But I feel lost. Where do we go from here? Sophie's seizure freedom (short of a miracle) is hinging on brain surgery. BRAIN SURGERY. Something we will most likely know in less than two weeks. We leave for Detroit in 7 days. I am scared. Scared out of my mind. Sick to my stomach. It is so emotional. If I knew she was a surgical candidate, maybe I would feel more at peace. But her case is not that clear. Right now it is only a possibility. UGH!!! If not brain surgery, then what??? Where do we go from here. I am trying not to think about it. But I have to. Once you have tried all front line treatments and FAILED, then your mind has to go there. You are constantly thinking what next. You don't have the luxury to fail a treatment and then start thinking about the next option. Precious moments would waste away when you could be trying something different to stop the seizures. Sophie is having seizures EVERY SINGLE DAY.
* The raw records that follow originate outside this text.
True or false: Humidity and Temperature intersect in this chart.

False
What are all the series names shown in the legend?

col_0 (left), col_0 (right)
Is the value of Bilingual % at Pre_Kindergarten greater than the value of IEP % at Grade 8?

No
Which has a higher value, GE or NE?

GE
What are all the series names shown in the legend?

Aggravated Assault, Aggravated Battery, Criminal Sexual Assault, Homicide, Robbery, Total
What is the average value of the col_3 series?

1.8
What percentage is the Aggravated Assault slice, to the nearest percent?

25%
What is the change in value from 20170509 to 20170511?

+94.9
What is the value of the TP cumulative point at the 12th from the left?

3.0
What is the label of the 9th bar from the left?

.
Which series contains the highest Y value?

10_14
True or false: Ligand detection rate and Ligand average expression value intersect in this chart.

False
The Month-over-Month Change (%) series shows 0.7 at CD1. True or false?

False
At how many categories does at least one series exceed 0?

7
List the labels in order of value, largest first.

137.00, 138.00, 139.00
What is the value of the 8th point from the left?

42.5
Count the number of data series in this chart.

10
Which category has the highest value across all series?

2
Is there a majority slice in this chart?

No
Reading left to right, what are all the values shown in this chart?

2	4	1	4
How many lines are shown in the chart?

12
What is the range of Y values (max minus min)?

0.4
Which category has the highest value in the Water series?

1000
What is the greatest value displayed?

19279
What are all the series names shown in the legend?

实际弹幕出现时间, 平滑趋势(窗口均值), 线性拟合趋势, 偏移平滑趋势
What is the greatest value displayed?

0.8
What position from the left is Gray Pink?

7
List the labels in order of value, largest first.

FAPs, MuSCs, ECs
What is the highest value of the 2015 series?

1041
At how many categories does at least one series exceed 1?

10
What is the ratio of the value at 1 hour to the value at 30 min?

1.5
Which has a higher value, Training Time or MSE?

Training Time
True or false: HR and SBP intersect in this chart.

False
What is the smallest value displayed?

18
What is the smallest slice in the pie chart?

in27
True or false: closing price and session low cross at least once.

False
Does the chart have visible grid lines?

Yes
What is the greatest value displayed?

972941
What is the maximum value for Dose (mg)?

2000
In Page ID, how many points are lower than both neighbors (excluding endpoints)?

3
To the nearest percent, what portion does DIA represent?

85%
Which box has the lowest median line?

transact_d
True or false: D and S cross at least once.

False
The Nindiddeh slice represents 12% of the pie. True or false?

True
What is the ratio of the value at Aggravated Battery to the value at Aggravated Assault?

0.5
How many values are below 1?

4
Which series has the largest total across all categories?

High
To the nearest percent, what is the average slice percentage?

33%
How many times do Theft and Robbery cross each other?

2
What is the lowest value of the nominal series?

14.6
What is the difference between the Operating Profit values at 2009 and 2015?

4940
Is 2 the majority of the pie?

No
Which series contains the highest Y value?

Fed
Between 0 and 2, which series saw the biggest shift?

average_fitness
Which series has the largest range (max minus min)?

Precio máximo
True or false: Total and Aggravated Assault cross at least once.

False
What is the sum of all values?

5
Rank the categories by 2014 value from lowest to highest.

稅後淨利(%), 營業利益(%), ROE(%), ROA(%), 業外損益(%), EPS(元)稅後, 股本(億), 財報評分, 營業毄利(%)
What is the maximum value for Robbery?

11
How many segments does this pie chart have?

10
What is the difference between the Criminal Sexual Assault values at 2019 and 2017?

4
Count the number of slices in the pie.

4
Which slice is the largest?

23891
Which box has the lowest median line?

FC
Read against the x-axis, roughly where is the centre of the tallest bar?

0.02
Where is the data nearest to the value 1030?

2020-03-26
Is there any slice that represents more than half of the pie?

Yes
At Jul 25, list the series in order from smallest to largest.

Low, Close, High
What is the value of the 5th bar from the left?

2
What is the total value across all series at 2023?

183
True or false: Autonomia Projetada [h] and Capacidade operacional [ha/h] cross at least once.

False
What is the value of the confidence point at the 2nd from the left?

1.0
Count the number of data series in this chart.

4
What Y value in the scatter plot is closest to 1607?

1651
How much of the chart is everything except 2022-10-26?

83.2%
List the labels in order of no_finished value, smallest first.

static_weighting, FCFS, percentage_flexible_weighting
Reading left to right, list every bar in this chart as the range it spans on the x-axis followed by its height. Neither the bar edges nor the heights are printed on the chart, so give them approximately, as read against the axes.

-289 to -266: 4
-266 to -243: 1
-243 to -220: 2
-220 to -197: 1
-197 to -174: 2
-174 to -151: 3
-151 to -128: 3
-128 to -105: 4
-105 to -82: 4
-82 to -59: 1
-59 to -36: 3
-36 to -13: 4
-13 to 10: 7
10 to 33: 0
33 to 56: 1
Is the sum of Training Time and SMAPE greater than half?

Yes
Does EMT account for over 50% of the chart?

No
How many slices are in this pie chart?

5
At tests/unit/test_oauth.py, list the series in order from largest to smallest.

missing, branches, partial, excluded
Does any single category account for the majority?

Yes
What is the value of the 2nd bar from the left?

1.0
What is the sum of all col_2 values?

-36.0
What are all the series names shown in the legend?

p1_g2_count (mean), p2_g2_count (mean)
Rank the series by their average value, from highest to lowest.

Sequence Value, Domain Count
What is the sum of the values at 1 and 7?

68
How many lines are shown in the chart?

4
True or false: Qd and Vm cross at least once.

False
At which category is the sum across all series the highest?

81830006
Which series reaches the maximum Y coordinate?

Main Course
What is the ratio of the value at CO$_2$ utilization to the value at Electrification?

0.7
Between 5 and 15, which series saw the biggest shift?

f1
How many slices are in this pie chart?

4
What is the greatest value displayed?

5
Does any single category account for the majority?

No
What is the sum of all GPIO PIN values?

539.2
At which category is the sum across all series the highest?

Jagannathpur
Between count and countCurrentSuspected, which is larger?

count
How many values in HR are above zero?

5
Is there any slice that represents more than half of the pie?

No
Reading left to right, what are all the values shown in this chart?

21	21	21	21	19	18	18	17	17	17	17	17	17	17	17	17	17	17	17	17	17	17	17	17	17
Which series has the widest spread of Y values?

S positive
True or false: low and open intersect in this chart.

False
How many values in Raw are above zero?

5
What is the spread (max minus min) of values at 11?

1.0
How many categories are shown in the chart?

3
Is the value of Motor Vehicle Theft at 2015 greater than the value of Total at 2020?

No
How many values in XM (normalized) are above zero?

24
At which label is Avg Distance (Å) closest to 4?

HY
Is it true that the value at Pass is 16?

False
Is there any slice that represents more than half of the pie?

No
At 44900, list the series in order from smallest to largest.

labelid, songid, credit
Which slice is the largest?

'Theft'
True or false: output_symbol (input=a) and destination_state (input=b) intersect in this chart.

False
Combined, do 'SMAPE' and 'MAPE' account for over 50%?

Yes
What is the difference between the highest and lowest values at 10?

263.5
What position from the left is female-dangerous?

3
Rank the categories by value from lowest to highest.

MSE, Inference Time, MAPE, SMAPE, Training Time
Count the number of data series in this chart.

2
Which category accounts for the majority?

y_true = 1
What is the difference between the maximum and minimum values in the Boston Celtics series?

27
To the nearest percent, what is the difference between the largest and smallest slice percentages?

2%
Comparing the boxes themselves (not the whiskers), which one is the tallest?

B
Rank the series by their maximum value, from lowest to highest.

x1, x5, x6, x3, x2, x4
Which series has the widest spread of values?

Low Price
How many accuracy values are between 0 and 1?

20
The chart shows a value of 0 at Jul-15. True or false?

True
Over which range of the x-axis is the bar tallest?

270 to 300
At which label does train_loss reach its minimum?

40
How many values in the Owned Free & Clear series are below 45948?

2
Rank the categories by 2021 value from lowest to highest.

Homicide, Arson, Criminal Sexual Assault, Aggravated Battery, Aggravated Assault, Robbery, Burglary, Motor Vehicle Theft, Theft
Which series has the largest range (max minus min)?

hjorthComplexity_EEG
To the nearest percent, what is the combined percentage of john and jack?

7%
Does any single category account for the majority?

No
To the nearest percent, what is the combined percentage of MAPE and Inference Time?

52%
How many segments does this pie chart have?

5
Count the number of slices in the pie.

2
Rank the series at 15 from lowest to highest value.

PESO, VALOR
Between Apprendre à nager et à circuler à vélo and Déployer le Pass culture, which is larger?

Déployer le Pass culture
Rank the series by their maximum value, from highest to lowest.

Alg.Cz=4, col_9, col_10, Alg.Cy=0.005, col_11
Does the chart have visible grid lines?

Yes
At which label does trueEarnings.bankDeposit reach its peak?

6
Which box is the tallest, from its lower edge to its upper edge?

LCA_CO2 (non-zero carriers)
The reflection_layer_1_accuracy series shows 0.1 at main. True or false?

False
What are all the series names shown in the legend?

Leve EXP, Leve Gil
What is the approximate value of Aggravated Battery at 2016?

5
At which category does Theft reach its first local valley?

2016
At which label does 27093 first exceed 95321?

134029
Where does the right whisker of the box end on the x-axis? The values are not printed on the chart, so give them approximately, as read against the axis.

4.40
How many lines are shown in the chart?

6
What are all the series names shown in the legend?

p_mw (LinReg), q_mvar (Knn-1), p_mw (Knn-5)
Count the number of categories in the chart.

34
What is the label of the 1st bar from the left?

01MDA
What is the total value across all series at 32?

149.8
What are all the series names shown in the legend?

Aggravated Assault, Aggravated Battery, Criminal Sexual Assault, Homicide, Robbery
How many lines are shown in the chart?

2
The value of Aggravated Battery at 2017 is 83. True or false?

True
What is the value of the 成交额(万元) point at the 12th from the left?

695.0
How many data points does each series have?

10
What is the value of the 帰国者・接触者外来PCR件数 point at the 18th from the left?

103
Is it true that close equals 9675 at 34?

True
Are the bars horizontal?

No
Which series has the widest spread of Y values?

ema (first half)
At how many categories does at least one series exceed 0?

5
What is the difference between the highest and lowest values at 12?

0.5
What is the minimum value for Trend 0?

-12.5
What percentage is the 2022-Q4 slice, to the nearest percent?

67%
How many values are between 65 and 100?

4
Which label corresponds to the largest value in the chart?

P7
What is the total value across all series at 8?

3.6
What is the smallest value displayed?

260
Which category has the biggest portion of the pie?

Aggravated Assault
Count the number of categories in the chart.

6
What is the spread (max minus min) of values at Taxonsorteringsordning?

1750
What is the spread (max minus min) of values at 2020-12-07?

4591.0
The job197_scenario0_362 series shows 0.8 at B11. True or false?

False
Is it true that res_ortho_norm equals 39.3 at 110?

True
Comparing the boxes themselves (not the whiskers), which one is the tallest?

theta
It's crazy. Two years ago when we had our first visit with Dr. Chugani, I had mixed feelings about brain surgery. I couldn't imagine Sophie having to go through that. I didn't even know that if she turned out to be a surgical candidate that I wanted to go there. Once you take away part of your brain, you are never getting it back. There are no brain transplants.
I just want to curl up in a ball and blink away these next 2 weeks. Wave my magic wand and have all the answers before me. Of course, all the right answers.